In this book, Rosenblatt frequently turns to the natural world for analogies to illustrate and explore life, his and others. Early on, he writes:
When we lament that we’ve lost our connection to nature, to the natural world, what does that mean, exactly? What are we missing? It has to do with the nature of nature, I think, which is stoic and steady. While I yearn and jump about, the sea out there is just out there. It goes about its business, its sea business, unaware of and uninterested in the frantic little boats that ride it. Why do we lament that we’ve lost our connection to the sea? Because the sea, for all its rock and roll and danger, knows itself, accepts itself, and that’s its value. Nature fills the background of our lives with a self-reliant peace. What are we missing? Peace.
His specific references to the natural world in Cold Moon are many. Two, in particular, have stayed with me. He describes the life cycle of the Kemp's ridley sea turtles in which just a few of these small turtles, beset on all sides by mortal dangers, manage to beat the odds to be born, to survive a long and arduous trek through the ocean, and to complete the circle returning to their home beach, thereby keeping the species alive. Rosenblatt writes, "In turtles and people, certain instincts are lifesavers."
He recounts the symbiotic relationship between a particular beetle and the mimosa tree in which the beetle cuts a slit into a branch of the tree to lay its eggs, a process which ultimately kills tissue in the branch causing it to fall, releasing the newly hatched beetles to look for other trees. It's a process that prunes the tree promoting its health. "Tree and beetle cannot get along without each other. . . . They are responsible for each other."

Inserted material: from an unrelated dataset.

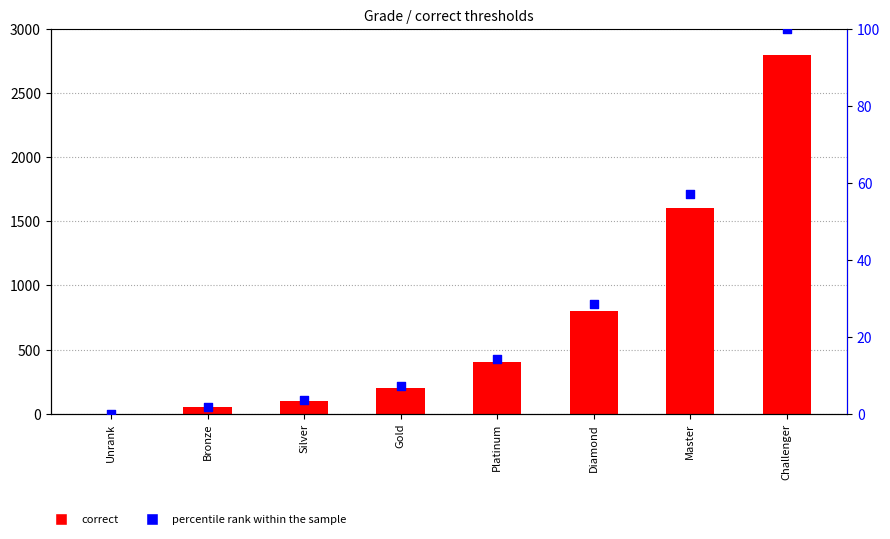

What are all the series names shown in the legend?

correct, percentile rank within the sample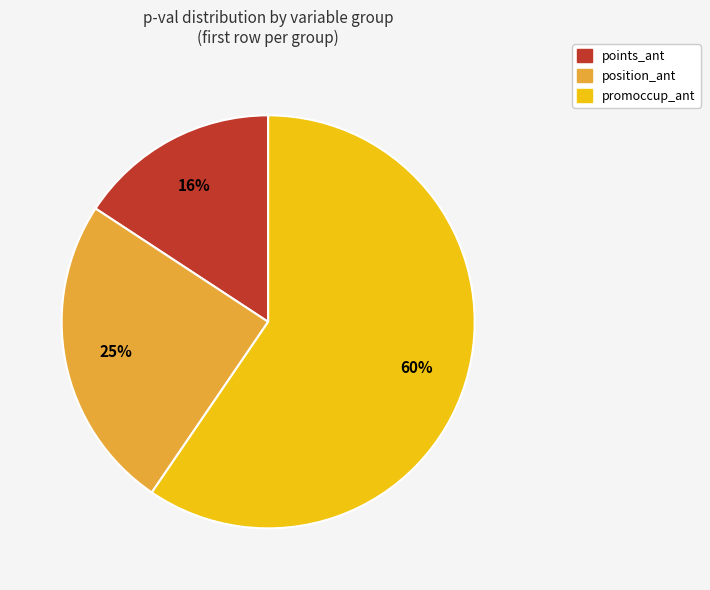

Which slice is the largest?

promoccup_ant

Of course, the very title of the book signals a deep relationship to the natural world. On December 20, 2019, at midnight, Rosenblatt observes a full moon rising over the ocean and beach:
This is the Cold Moon, also identified as the Long Night’s Moon, the last before the winter solstice. My weathered mind flicks to my own winter solstice, the coming of my wintertime
There are rewards to be earned by pausing over, contemplating, and exploring Rosenblatt's references. So it is with the name Cold Moon. In keeping with the spirit of the work, there's a universality at play here. This particular full moon at the end of the year carries different names drawn from different cultures. It's not just the Cold Moon or the Long Night's Moon, but also the Frost Moon and the Winter Moon. In early Europe, it was known as the Moon Before Yule and the Oak Moon. This moon is also an integral part of the Hindu festivals of Datta Jayanti and Karthika Deepam. (Gordon Johnston, The Next Full Moon is the Cold Moon, Skywatching, NASA, December 9, 2024.)
Explicit messages in the book for old age? He offers a few. Contemplating his face, he muses, with a touch of sarcasm:
Old age is the only purely realistic stage of life. The stage when one is glad to inhabit the Gobi desert and quietly celebrate the cracks. Every crack a Gobi rushing river in the driest terrain. The cool example of old age. Who would condescend to pardon such stunning, breathtaking beauty?
He also offers this moving paradox:
We will never again be what we were. I am that sentiment. We will be what we were, always. I am that sentiment, too.